RECORDS:
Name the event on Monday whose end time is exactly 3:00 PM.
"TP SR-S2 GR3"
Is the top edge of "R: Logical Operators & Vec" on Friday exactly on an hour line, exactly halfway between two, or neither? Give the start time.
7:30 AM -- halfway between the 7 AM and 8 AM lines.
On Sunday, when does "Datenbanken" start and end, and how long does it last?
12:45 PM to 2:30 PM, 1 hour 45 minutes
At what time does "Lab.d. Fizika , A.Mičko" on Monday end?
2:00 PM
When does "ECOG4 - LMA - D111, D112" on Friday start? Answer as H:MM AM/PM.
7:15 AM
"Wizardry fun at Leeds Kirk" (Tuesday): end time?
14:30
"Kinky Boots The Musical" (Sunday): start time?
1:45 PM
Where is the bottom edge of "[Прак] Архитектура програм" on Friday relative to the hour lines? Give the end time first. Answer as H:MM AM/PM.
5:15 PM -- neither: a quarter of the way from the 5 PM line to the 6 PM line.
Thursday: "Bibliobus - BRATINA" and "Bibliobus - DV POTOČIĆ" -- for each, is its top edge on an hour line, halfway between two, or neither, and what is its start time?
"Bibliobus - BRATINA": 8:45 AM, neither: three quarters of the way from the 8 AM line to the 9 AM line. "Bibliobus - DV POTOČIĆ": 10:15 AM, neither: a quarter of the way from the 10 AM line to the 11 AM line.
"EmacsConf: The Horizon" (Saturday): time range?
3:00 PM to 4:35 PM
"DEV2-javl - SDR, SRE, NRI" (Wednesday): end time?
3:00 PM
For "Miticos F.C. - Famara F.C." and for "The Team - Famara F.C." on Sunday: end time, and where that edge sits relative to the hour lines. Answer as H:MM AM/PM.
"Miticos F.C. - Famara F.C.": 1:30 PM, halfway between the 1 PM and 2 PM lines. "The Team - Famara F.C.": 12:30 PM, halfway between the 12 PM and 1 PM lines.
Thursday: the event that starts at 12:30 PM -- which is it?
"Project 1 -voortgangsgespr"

INSTRUCTIONS FOR THE TASK:
Reproduce the entire listing above verbatim, line for line, in its original order.

ANSWER TO THIS EXERCISE:
Name the event on Monday whose end time is exactly 3:00 PM.
"TP SR-S2 GR3"
Is the top edge of "R: Logical Operators & Vec" on Friday exactly on an hour line, exactly halfway between two, or neither? Give the start time.
7:30 AM -- halfway between the 7 AM and 8 AM lines.
On Sunday, when does "Datenbanken" start and end, and how long does it last?
12:45 PM to 2:30 PM, 1 hour 45 minutes
At what time does "Lab.d. Fizika , A.Mičko" on Monday end?
2:00 PM
When does "ECOG4 - LMA - D111, D112" on Friday start? Answer as H:MM AM/PM.
7:15 AM
"Wizardry fun at Leeds Kirk" (Tuesday): end time?
14:30
"Kinky Boots The Musical" (Sunday): start time?
1:45 PM
Where is the bottom edge of "[Прак] Архитектура програм" on Friday relative to the hour lines? Give the end time first. Answer as H:MM AM/PM.
5:15 PM -- neither: a quarter of the way from the 5 PM line to the 6 PM line.
Thursday: "Bibliobus - BRATINA" and "Bibliobus - DV POTOČIĆ" -- for each, is its top edge on an hour line, halfway between two, or neither, and what is its start time?
"Bibliobus - BRATINA": 8:45 AM, neither: three quarters of the way from the 8 AM line to the 9 AM line. "Bibliobus - DV POTOČIĆ": 10:15 AM, neither: a quarter of the way from the 10 AM line to the 11 AM line.
"EmacsConf: The Horizon" (Saturday): time range?
3:00 PM to 4:35 PM
"DEV2-javl - SDR, SRE, NRI" (Wednesday): end time?
3:00 PM
For "Miticos F.C. - Famara F.C." and for "The Team - Famara F.C." on Sunday: end time, and where that edge sits relative to the hour lines. Answer as H:MM AM/PM.
"Miticos F.C. - Famara F.C.": 1:30 PM, halfway between the 1 PM and 2 PM lines. "The Team - Famara F.C.": 12:30 PM, halfway between the 12 PM and 1 PM lines.
Thursday: the event that starts at 12:30 PM -- which is it?
"Project 1 -voortgangsgespr"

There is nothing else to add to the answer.